Trazodone is a triazole pyridine with, among other things, serotonin reuptake inhibitor activity and is widely used clinically as an antidepressant. In this indication, increased erectile activity and prolonged erections have been frequently reported as side effects in the literature [10]. However, in a prospective, placebo-controlled study in patients with erectile dysfunction, no better therapeutic effect than placebo was observed [5], so that its use in this indication (outside controlled studies) cannot be advocated at present.
Phentolamine is a non-selective a-receptor blocker that has been used for several decades in various indications. Zorgniotti, Gwinup and Wagner each reported on different studies in which sublingually administered phentolamine led to a significant improvement in erectile function. In a prospective, placebo-controlled study, we also found a significant improvement in erectile function after a single dose of rapidly absorbable phentolamine in 40 patients with organogenic erectile dysfunction at our center [12], while the results of the overall study (n = 177) were not significantly different from placebo [7]. Here, it remains to be seen what further currently ongoing studies in America will reveal. In principle (if it proves to be effective), a further oral therapy option with a substance that has already demonstrated great drug safety in humans over decades would be welcome.

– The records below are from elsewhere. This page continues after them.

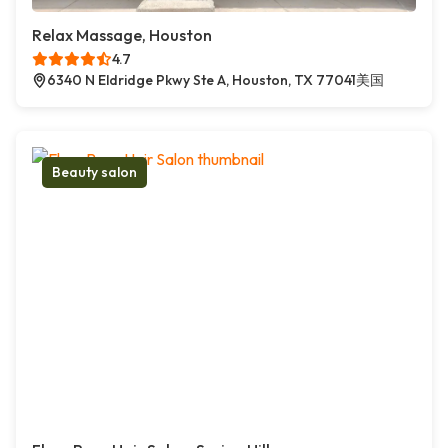
Relax Massage, Houston
4.7
6340 N Eldridge Pkwy Ste A, Houston, TX 77041美国
Beauty salon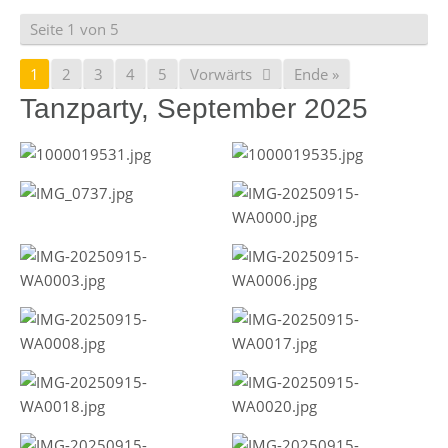
Seite 1 von 5
1
2
3
4
5
Vorwärts
Ende »
Tanzparty, September 2025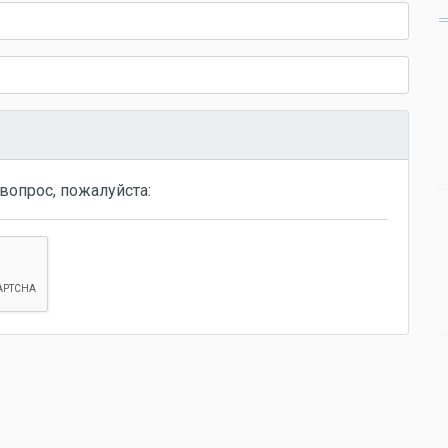
вопрос, пожалуйста: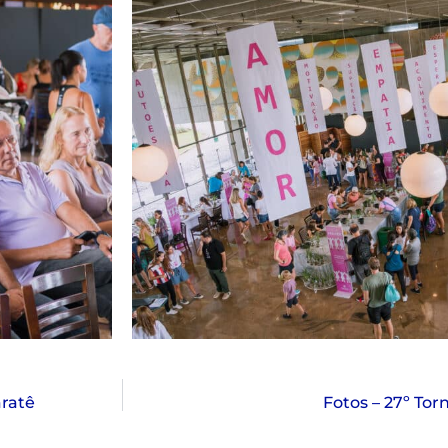
aratê
Fotos – 27º To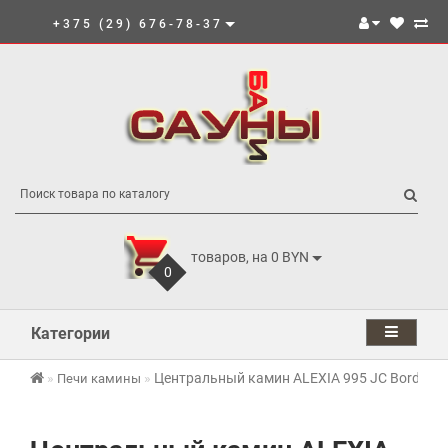
+375 (29) 676-78-37
товаров, на 0 BYN
0
Категории
Центральный камин ALEXIA 995 JC Bordelet
Печи камины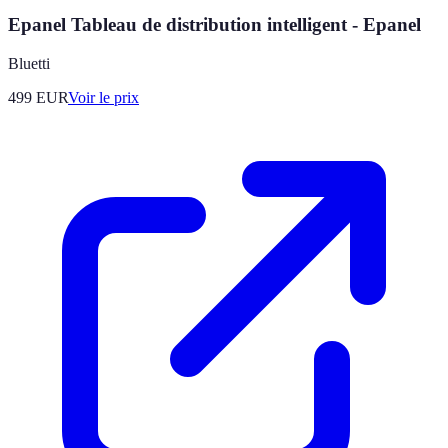
Epanel Tableau de distribution intelligent - Epanel
Bluetti
499
EUR
Voir le prix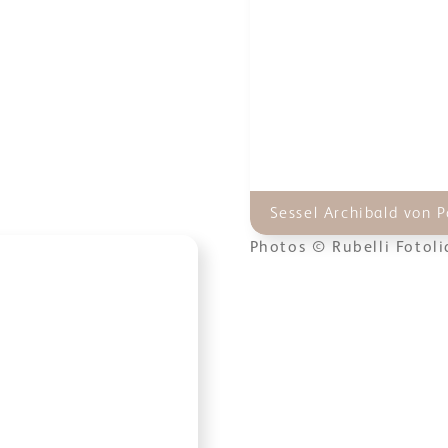
Sessel Archibald von P
Photos © Rubelli Fotol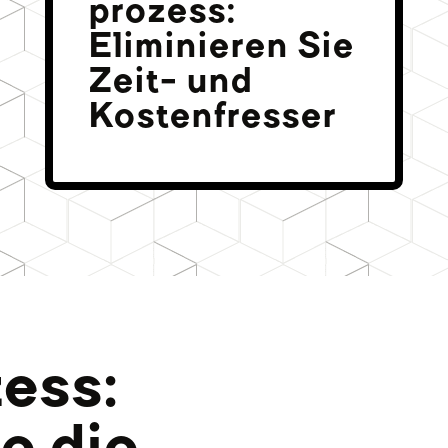
prozess:
Eliminieren Sie
Zeit- und
Kostenfresser
ess:
e die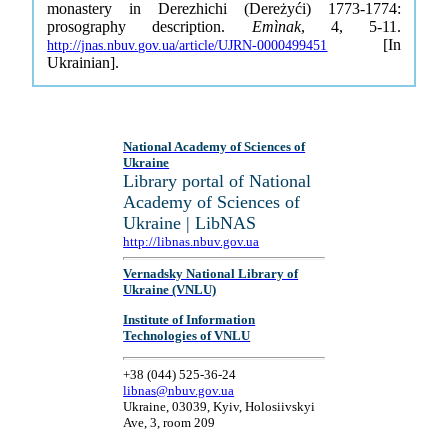
monastery in Derezhichi (Dereżyći) 1773-1774:
prosography description.
Emìnak
, 4, 5-11.
[In
http://jnas.nbuv.gov.ua/article/UJRN-0000499451
Ukrainian].
National Academy of Sciences of
Ukraine
Library portal of National
Academy of Sciences of
Ukraine | LibNAS
http://libnas.nbuv.gov.ua
Vernadsky National Library of
Ukraine (VNLU)
Institute of Information
Technologies of VNLU
+38 (044) 525-36-24
libnas@nbuv.gov.ua
Ukraine, 03039, Kyiv, Holosiivskyi
Ave, 3, room 209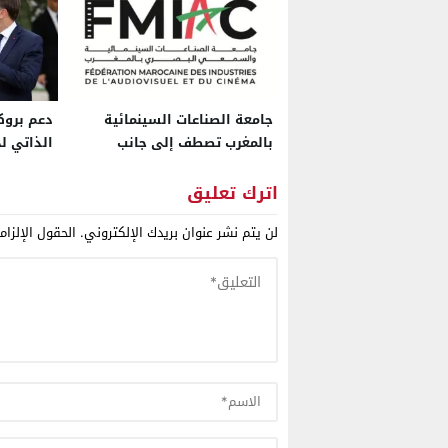
جامعة الصناعات السينمائية
دعم بروك
بالمغرب تصطف إلى جانب
الذاتي لح
المهنيين وترفض أشكال الإبتزاز
موقف فرن
الوهمية
الجزائر
اترك تعليق
لن يتم نشر عنوان بريدك الإلكتروني.
الحقول الإلزام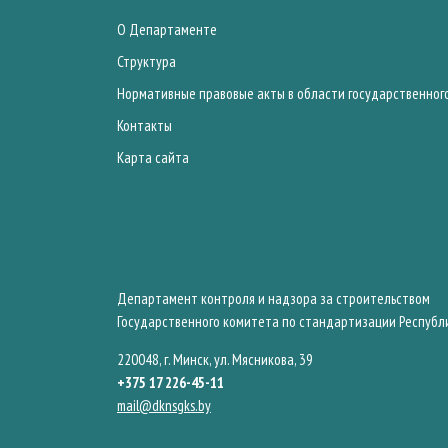
О Департаменте
Структура
Нормативные правовые акты в области государственног
Контакты
Карта сайта
Департамент контроля и надзора за строительством
Государственного комитета по стандартизации Республ
220048, г. Минск, ул. Мясникова, 39
+375 17 226-45-11
mail@dknsgks.by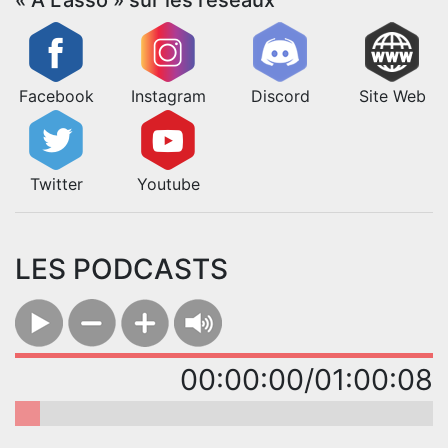
Facebook
Instagram
Discord
Site Web
Twitter
Youtube
LES PODCASTS
00:00:00/01:00:08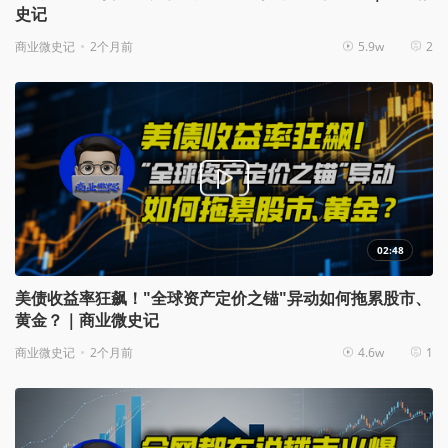
史记
商业微史记
2个月前
5.9w
2
02:48
美债收益率狂飙！"全球资产定价之锚"异动如何拖累股市、
黄金？｜商业微史记
商业微史记
2个月前
4.6w
1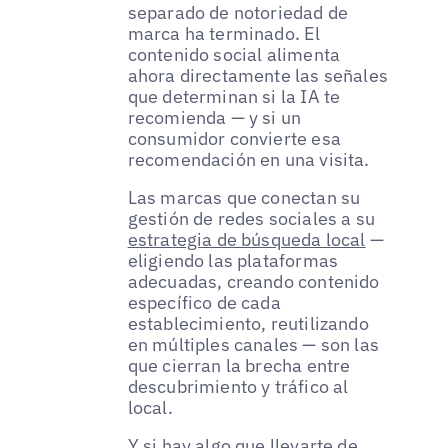
separado de notoriedad de
marca ha terminado. El
contenido social alimenta
ahora directamente las señales
que determinan si la IA te
recomienda — y si un
consumidor convierte esa
recomendación en una visita.
Las marcas que conectan su
gestión de redes sociales a su
estrategia de búsqueda local
—
eligiendo las plataformas
adecuadas, creando contenido
específico de cada
establecimiento, reutilizando
en múltiples canales — son las
que cierran la brecha entre
descubrimiento y tráfico al
local.
Y si hay algo que llevarte de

Sildenafil is a selective inhibitor of phosphodiesterase V, an intracellular enzyme that degrades the cyclic nucleotides cAMP and (especially) cGMP. Inhibition of this phosphodiesterase (PDE) results in an increase in intracellular messengers, which then leads to smooth muscle cell relaxation via a complex cascade (Fig. 2.1). Initial results [1, 2] showed strong efficacy of orally administered sildenafil in patients with psychogenic erectile dysfunction. In principle, the mechanism of action of sildenafil is attractive, although initial euphoric response rates of 88% appear far excessive. Furthermore, due to the presence of PDE V in the brain, an additional central component of sildenafil can be postulated. Overall, the currently available data from controlled trials suggest that this mechanism of action will provide an attractive therapeutic option for the treatment of erectile dysfunction.